--- start of Items ---

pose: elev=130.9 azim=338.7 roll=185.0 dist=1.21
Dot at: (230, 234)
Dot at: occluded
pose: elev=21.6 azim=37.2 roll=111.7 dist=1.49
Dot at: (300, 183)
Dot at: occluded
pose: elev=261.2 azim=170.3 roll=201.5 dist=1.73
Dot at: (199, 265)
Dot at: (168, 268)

--- end of Items ---
--- start of Items ---

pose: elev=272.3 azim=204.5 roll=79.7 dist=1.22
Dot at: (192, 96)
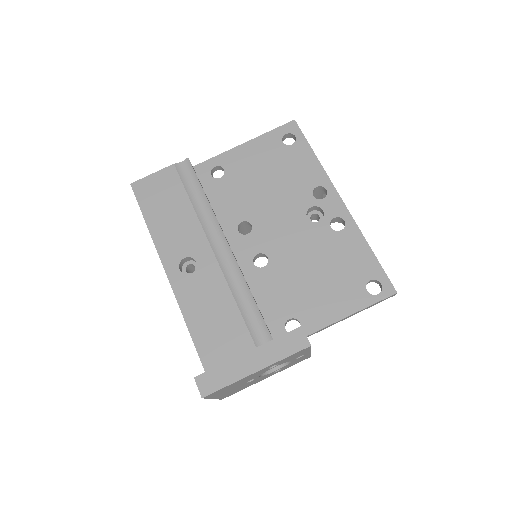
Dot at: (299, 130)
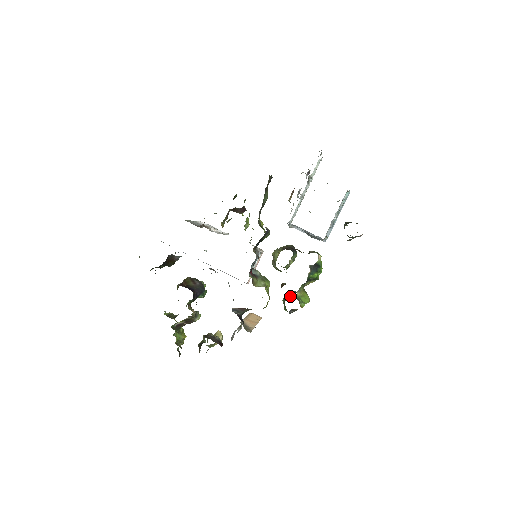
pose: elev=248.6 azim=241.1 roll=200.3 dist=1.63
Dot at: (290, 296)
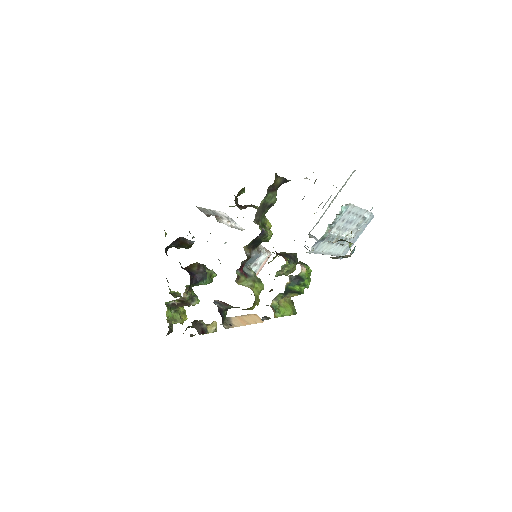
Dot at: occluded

--- end of Items ---

> [Work to complete]
Please arrange the lines starting with the one containing "pose: elev=130.9 azim=338.7" and going on through the one containing "Dot at: (168, 268)", both included, as a JSON list of strings with one string per line and no blank lines.

> [Response]
[
  "pose: elev=130.9 azim=338.7 roll=185.0 dist=1.21",
  "Dot at: (230, 234)",
  "Dot at: occluded",
  "pose: elev=21.6 azim=37.2 roll=111.7 dist=1.49",
  "Dot at: (300, 183)",
  "Dot at: occluded",
  "pose: elev=261.2 azim=170.3 roll=201.5 dist=1.73",
  "Dot at: (199, 265)",
  "Dot at: (168, 268)"
]